First of all, I find myself needing to apologise to those of you who do not follow my Facebook Page Inside My Head, as my Facebook followers have already been made aware of the results I received from my scan that was carried out on January 4th.

The sickness I developed through fear when waiting for the results absolutely consumed me. I think I was so used to continuously being knocked back by bad news that I struggled to remain hopeful for good news this time round.

As I have mentioned before, I have been told that treatment will not shrink Trev the tumour in either location. I am undergoing this lengthy treatment with the slight hope that it may halt or at least slow the growth of Trev. It is with this hope that I continue to battle on through.

The call came; I cried.

Tears filled my eyes; tears of joy. I turned to my Mum and managed to say,

 “I am okay! I am okay, Mum! It hasn’t grown!”

Stable scan results – WOW! After sixth months of chemotherapy, let alone casting my mind back to the seven weeks of radio/chemotherapy, it all felt worthwhile. I have now completed my seventh month of this chemotherapy cycle and have more UMPFF than ever to remain strong and healthy through the final stages of the twelve month course.

The year has well and truly began with a BANG! Anna 1 – Trev 0.

Thank you to everyone who has contacted me before my scan, in the build up to my results and since the good news has been delivered.
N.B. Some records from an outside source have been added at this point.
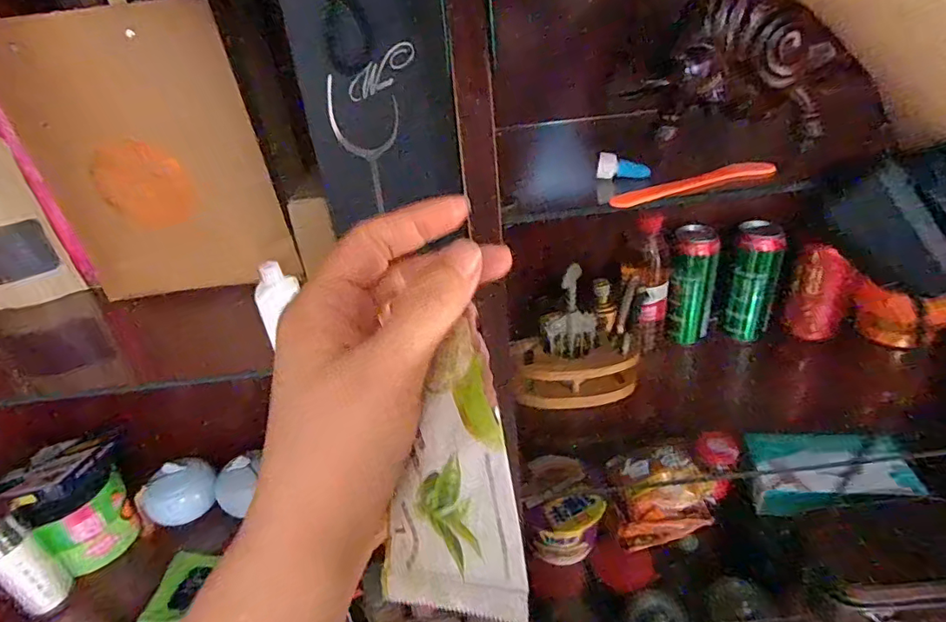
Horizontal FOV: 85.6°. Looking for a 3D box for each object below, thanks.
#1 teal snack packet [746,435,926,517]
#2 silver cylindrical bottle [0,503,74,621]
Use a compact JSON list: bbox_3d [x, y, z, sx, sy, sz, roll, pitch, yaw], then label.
[{"bbox_3d":[0.542,0.251,0.778,0.205,0.126,0.015,-11,-2,37],"label":"teal snack packet"},{"bbox_3d":[-0.613,0.342,0.690,0.057,0.184,0.064,13,36,29],"label":"silver cylindrical bottle"}]

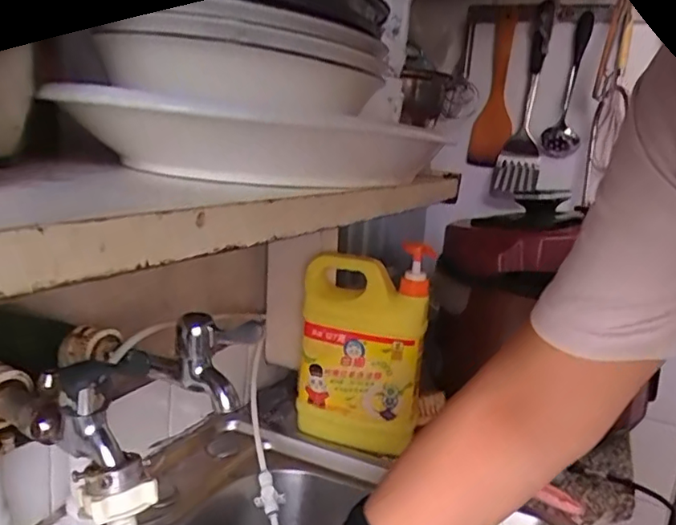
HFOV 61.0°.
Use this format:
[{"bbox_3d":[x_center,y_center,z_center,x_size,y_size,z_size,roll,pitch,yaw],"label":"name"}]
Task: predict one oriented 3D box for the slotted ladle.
[{"bbox_3d":[0.378,-0.286,0.933,0.056,0.224,0.042,10,14,16],"label":"slotted ladle"}]

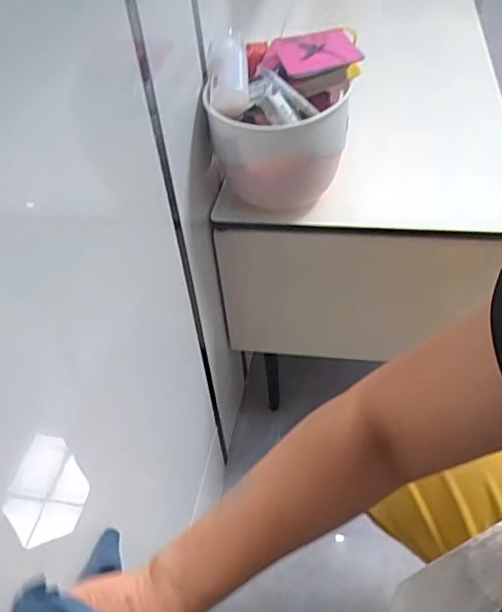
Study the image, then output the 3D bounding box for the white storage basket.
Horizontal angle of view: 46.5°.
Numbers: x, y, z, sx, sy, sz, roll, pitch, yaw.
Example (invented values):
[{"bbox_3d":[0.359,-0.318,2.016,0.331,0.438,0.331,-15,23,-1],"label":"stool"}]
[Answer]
[{"bbox_3d":[0.039,-0.221,0.724,0.170,0.171,0.199,6,43,13],"label":"white storage basket"}]

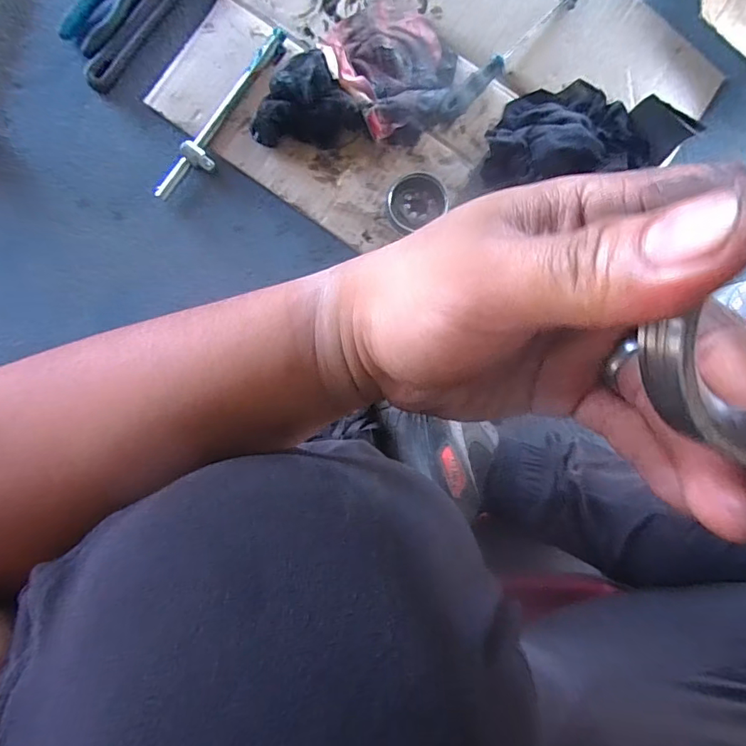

Over a year on from this journey beginning, I am still left in awe of the support and love I receive from not only my incredible fiancé, family and friends, but from people who would otherwise be complete strangers. It really does make a difference, and make me feel as though sharing this journey with you all is totally worthwhile, particularly when I hear it gives hope to others.

Stability really does feel like everything; with ‘everything’ I am very content!


  1. Hi Anna, So good to hear your news, your positive attitude is no doubt an inspiration to others who are suffering. Best wishes see you soon, Michael xx.